Rettungsdienst, Notfallzentren, Notaufnahmen

Spahn will die Notfallversorgung komplett umbauen

Berlin - 19.12.2018, 07:00 Uhr

An etwa 600 Kliniken soll es künftig ein integriertes Notfallzentrum geben, das von Kliniken und niedergelassenen Ärzten betrieben wird. (Foto: Imago)
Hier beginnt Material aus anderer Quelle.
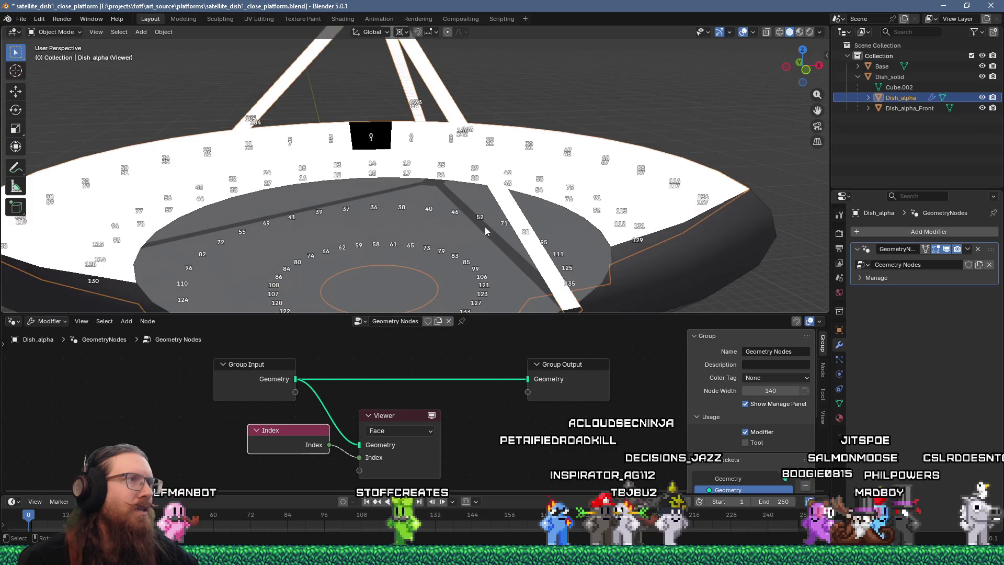
{"action": "mouse_move", "coordinate": [501, 200]}
{"action": "middle_mouse_down"}
{"action": "mouse_move", "coordinate": [461, 205]}
{"action": "mouse_move", "coordinate": [472, 201]}
{"action": "middle_mouse_up"}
An etwa 600 Kliniken soll es künftig ein integriertes Notfallzentrum geben, das von Kliniken und niedergelassenen Ärzten betrieben wird. (Foto: Imago)
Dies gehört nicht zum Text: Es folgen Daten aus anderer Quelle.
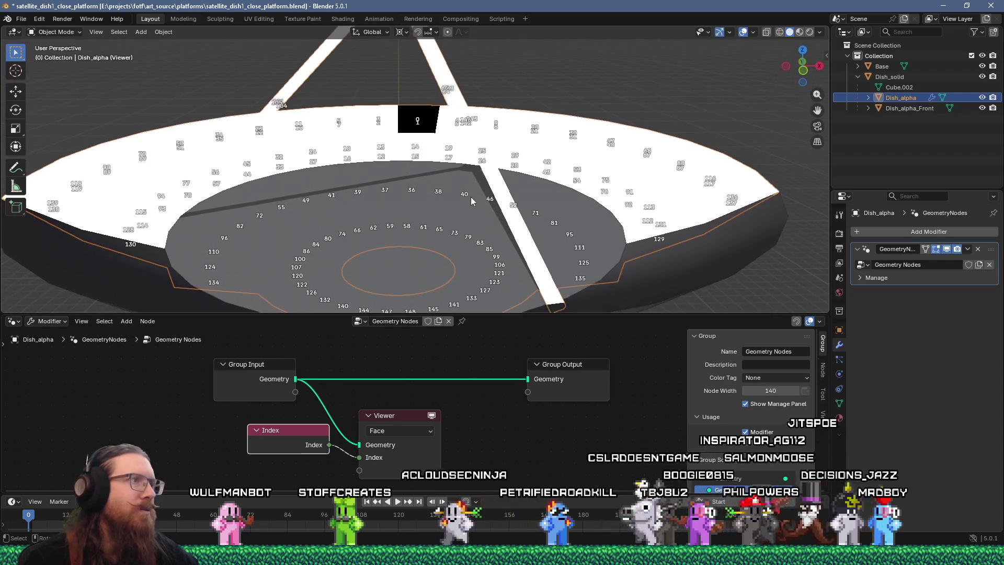
{"action": "left_click", "coordinate": [21, 19]}
{"action": "mouse_move", "coordinate": [54, 180]}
BMG plant integrierte Notfallzentren

  • Wenn Patienten ins Krankenhaus gehen, soll es an bestimmten Kliniken in Zukunft neu zu gründende „integrierte Notfallzentren“ geben. In einigen Häusern gibt es bereits gemeinsame Notfallzentren mit niedergelassenen Ärzten, künftig sollen diese aber nicht nur als Option praktiziert, sondern zur Pflicht werden. Dort arbeiten niedergelassene Bereitschaftsärzte und Klinikärzte mit einem zentralen Empfang, der jeweils über die passende Behandlung entscheidet. Der Gemeinsame Bundesausschuss hatte im Frühjahr ein Konzept beschlossen, wonach es künftig voraussichtlich weniger Krankenhäuser geben dürfte, die für Notfälle eingerichtet sind, sie sollen dafür aber eine angemessene Betreuung garantieren. Von 1748 Häusern sollen demnach noch 1120 entsprechende Zuschläge bekommen, es könnten also 628 Krankenhäuser herausfallen. Auf die Frage, ob auch die Apothekennotdienste so umgestaltet werden sollen, dass immer eine notdiensthabende Apotheke in der Nähe eines solchen Notfallzentrums ist, hieß es aus dem BMG nur kurz: „Wenn die Apotheker dies wünschen, dann ja.“
  • Wenn in Zukunft der Rettungswagen kommt, soll es nicht mehr so regelmäßig und oft ins Krankenhaus gehen. Dafür soll die bisherige Regel wegfallen, dass die Krankenkassen Einsätze nur dann bezahlen, wenn der Transport in die Klinik geht.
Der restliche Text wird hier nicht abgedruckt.